* [TEXT]

I don't think there is a woman who wouldn't fall for this crap. Being nice gets men NOWHERE. 

It's not simply resentment, it's reality.


----------



## Disenchanted (Sep 12, 2012)

Oh, and yes, AWALT.


----------



## hope4family (Sep 5, 2012)

Disenchanted said:


> Oh, and yes, AWALT.


Disagree. But that doesn't mean they are not all capable. Thats the key.


----------



## Disenchanted (Sep 12, 2012)

hope4family said:


> Disagree. But that doesn't mean they are not all capable. Thats the key.


Haven't found one yet who isn't attracted to the "badboy" BS.


----------



## Disenchanted (Sep 12, 2012)

I'm betting I'll be banned from TAM soon, lol.

Sorry everyone, I think marriage is great. If you can save yours, DO IT!

GO MARRIAGE!


----------



## naga75 (Jul 5, 2012)

If be of the same mindset had i not stayed married. 
And if this marriage doesnt work out, i will be in the exact same place as disenchanted.
_Posted via Mobile Device_


----------



## hope4family (Sep 5, 2012)

Disenchanted said:


> I'm betting I'll be banned from TAM soon, lol.
> 
> Sorry everyone, I think marriage is great. If you can save yours, DO IT!
> 
> GO MARRIAGE!


No Marriage is truly secure. Thats the fallacy that every believes in. But please, rant on. Especially if it helps you. You need a safe outlet.


----------



## SaltInWound (Jan 2, 2013)

My dreams are chaotic. Most of them are sort of post apocalyptic and I am running from something. Once it was dinosaurs in a futuristic scenario. :scratchhead: The other dreams are recurring where I am in a hotel room frantically packing because it is check out time. I have no idea why I am there or where I am going.

* [GIVEN INFORMATION]

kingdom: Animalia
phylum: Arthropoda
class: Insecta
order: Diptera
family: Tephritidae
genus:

* [ACTIONS TO TAKE]
1 - In the forum thread, what is SaltInWound doing in the recurring hotel-room dream?
2 - Sum up the forum thread in three sentences.

* [THE RESPONSES]
1 - Packing frantically because it is checkout time.

2 - The thread opens with the claim that being nice gets men nowhere, and Disenchanted adds that every woman seems drawn to the "bad boy" type, which hope4family disputes. Disenchanted still calls marriage great and urges others to save theirs, while naga75 says they would share Disenchanted's view if they had not stayed married, and hope4family replies that no marriage is truly secure and encourages venting. In a separate post, SaltInWound describes chaotic, often post-apocalyptic dreams and a recurring one about rushing to pack in a hotel room at checkout time.